Sebbene sia un compito difficilissimo, è importante tenere presente che parlare con i propri figli della malattia può essere d’aiuto per entrambi. Per i bambini, essere informati di ciò che accade intorno a loro – che percepiscono anche se non sono in grado di comprenderlo pienamente – aiuta ad alleviare il senso di ansia e disagio che la situazione può comportare. Per gli adulti, già gravati dalle difficoltà della malattia, dare informazioni sulla malattia ai propri figli aiuta a consolidarne la loro fiducia, allevia loro l’angoscia e permette ai genitori stessi di aiutarli ad affrontare la malattia e ciò che implica da un punto di vista emozionale.

Con l’obiettivo di avviare i pazienti in questo difficile percorso, al termine degli incontri tutti i partecipanti riceveranno un libretto informativo in cui sono raccolti suggerimenti su come parlare della malattia ai bambini in funzione della loro età e del loro grado di maturità, su ciò che i bambini pensano e sentono, su come spiegare loro i trattamenti antitumorali, sul come aiutarli nel confrontarsi con i cambiamenti inevitabili che avvengono nella vita quotidiana di una famiglia e su quanto sia importante condividere le esperienze della vita di tutti i giorni, siano esse positive o negative.
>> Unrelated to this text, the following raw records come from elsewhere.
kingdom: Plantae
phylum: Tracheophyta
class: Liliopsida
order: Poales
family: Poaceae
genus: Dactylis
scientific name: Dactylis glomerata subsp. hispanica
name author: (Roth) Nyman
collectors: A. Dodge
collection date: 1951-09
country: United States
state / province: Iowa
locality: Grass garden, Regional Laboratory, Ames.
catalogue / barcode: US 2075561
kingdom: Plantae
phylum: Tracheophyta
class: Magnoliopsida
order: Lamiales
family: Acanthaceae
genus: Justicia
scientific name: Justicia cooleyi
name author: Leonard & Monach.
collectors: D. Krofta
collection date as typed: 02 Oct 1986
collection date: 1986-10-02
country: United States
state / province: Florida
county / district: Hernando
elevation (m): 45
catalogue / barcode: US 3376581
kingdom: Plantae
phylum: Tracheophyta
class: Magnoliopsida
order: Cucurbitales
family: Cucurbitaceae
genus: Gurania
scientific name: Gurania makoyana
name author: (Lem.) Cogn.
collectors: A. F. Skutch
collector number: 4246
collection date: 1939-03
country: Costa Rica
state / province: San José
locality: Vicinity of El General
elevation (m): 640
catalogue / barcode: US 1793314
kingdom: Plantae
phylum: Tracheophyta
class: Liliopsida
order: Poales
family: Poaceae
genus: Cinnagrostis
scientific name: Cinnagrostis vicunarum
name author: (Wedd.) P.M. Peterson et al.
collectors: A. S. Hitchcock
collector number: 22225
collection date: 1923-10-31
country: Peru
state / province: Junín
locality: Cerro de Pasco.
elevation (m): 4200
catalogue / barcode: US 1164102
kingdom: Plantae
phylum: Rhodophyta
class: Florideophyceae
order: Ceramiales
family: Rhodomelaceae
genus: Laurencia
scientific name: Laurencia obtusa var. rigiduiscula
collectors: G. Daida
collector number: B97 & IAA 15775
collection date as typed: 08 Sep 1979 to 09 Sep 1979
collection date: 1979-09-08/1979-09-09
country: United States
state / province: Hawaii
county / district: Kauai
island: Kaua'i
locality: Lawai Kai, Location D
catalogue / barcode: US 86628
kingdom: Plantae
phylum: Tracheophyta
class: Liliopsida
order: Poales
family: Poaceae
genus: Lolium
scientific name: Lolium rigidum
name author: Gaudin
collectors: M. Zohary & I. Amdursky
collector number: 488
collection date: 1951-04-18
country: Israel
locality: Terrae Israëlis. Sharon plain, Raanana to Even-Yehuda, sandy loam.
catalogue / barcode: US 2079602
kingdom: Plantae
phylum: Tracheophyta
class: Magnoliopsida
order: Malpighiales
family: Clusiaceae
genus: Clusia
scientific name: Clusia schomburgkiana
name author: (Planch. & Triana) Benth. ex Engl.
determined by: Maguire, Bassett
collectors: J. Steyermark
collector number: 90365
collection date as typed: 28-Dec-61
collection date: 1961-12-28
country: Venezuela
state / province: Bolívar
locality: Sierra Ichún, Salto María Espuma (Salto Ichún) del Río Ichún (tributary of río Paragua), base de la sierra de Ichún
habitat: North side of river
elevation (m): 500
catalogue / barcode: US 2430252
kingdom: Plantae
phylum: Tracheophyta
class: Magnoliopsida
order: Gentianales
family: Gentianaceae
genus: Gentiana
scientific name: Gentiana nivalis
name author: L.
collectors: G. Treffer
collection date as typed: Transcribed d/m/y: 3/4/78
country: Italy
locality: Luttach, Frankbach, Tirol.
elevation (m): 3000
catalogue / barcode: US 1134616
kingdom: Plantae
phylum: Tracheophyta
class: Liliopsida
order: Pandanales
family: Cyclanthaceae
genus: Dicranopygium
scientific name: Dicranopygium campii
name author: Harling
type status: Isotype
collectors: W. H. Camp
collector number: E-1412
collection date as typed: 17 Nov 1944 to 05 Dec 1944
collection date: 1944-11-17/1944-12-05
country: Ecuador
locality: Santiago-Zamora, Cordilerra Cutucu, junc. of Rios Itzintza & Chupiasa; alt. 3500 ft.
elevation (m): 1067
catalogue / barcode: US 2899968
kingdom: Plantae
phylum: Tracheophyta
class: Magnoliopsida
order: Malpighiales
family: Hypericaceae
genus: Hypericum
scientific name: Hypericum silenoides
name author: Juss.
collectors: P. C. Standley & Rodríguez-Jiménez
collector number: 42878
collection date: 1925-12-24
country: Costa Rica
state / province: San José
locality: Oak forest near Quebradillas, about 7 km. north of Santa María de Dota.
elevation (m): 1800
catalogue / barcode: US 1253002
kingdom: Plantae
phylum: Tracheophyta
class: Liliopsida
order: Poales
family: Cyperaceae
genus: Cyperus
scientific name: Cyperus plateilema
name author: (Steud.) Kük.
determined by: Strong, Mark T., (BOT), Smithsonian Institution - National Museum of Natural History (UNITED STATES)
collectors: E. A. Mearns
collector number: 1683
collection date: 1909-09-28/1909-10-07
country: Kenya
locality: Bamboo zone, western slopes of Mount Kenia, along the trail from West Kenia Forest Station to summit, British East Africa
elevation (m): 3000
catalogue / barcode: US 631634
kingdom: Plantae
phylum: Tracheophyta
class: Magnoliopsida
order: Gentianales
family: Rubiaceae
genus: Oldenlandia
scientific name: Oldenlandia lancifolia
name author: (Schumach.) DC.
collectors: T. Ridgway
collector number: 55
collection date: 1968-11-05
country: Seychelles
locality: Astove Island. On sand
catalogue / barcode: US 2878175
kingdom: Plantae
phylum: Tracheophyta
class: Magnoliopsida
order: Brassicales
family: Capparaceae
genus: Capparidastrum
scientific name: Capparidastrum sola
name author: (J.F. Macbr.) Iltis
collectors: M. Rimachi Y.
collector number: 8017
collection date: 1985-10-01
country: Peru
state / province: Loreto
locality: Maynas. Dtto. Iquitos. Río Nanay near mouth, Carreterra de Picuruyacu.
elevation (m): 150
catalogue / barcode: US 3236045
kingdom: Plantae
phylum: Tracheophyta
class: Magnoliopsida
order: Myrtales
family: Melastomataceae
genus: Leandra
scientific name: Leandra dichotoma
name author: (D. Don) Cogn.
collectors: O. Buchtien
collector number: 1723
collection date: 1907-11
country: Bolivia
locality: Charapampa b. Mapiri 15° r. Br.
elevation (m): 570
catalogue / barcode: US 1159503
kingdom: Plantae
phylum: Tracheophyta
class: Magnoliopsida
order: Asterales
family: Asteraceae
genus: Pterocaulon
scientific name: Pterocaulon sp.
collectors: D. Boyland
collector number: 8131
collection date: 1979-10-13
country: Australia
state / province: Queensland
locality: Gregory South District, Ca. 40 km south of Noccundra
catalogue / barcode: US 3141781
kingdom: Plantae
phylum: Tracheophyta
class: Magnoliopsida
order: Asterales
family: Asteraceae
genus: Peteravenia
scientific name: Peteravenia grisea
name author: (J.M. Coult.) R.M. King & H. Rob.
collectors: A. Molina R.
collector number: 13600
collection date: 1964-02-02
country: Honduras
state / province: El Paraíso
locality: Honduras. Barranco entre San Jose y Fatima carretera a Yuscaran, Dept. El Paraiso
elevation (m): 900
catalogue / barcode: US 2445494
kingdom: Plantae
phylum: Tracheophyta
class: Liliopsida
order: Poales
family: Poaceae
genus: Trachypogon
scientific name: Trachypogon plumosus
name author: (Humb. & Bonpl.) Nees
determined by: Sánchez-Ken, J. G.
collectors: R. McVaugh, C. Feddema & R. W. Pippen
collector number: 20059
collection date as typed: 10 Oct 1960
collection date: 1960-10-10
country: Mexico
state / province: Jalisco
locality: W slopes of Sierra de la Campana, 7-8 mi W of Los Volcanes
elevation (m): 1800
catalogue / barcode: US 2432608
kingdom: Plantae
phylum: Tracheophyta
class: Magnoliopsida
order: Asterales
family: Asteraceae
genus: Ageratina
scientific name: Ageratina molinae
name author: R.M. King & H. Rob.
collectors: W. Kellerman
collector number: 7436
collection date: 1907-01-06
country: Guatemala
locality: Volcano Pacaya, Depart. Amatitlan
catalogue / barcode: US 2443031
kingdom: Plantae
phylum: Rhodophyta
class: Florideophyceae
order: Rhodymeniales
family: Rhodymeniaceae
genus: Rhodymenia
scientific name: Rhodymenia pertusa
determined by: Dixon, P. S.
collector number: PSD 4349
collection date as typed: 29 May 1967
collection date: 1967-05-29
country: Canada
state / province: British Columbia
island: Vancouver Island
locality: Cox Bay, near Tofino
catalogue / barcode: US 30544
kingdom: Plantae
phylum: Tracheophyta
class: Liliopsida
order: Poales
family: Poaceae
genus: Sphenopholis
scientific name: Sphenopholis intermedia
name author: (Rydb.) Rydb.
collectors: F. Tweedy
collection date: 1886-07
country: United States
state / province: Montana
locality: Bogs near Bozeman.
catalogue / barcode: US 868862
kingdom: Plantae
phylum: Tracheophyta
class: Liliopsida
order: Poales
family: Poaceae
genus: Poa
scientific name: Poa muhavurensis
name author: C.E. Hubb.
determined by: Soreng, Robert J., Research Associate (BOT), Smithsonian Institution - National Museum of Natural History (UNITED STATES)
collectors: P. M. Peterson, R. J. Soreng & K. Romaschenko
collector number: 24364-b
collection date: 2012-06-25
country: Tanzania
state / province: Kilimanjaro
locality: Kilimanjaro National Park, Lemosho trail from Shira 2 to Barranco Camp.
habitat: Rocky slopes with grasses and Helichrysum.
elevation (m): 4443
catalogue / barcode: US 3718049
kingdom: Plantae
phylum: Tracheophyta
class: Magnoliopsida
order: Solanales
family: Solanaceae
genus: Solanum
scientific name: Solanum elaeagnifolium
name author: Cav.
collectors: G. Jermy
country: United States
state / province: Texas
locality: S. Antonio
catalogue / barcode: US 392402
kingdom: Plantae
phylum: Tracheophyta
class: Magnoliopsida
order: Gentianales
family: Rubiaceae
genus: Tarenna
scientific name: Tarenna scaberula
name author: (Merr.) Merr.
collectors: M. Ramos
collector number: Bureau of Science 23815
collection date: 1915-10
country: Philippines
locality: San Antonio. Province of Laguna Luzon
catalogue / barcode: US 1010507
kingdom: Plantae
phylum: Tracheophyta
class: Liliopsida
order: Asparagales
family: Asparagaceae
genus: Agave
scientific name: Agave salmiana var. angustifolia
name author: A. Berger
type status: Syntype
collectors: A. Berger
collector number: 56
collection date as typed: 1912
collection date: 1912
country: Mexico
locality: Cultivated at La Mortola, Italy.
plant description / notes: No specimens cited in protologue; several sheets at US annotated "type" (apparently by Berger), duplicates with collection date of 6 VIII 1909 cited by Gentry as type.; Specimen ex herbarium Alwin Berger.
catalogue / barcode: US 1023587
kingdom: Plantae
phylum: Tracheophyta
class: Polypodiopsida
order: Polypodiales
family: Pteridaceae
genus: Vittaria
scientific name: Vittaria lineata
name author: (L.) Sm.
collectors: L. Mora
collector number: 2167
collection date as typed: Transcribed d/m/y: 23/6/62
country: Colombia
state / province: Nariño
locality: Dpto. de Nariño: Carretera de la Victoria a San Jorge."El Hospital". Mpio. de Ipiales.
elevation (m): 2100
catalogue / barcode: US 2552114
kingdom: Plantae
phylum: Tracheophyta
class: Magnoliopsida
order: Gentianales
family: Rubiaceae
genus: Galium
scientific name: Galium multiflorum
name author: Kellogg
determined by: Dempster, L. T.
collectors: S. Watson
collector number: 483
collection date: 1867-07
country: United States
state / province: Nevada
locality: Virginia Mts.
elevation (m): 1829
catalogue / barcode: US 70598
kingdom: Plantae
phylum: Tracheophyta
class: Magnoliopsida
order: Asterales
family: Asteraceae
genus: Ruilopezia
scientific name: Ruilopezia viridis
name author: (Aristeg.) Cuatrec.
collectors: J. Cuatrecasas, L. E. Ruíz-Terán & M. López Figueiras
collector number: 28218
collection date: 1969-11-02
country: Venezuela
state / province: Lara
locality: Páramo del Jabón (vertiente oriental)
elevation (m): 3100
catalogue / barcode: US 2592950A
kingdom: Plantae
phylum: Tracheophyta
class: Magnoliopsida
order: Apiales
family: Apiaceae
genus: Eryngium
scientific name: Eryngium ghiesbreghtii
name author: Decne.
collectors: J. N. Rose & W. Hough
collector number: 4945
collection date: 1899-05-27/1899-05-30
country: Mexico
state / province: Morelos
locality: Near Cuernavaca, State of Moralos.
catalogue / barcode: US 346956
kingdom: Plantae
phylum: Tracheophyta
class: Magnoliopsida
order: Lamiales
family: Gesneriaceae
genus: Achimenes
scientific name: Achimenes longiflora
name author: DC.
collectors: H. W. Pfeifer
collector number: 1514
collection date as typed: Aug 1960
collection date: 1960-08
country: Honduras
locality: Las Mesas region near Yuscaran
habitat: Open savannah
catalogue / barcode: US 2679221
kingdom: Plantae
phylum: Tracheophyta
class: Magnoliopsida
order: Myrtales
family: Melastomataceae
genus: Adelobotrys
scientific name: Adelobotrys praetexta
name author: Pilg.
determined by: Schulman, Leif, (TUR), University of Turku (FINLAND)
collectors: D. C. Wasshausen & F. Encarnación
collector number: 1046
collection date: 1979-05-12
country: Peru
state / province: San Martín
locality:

“Siamo particolarmente orgogliosi di essere al fianco di WALCE Onlus in questo progetto che si propone di offrire un aiuto concreto ai pazienti colpiti da tumore e alle loro famiglie”, afferma Andrea Musilli, Government Affairs & Patient Advocacy Director di AstraZeneca Italia. “Siamo convinti infatti che il nostro impegno non possa esaurirsi con la sola ricerca e sviluppo di nuove armi terapeutiche ma che al contrario non possa prescindere da importanti partnership che come questa aiutino concretamente i pazienti anche nella gestione della patologia, considerandone anche i risvolti psicologici.”

L’Azienda Ospedaliera-Universitaria San Luigi Gonzaga di Orbassanola rappresenta la prima tappa del progetto ComuniCARE, promosso da WALCE Onlus con il contributo non condizionato di AstraZeneca.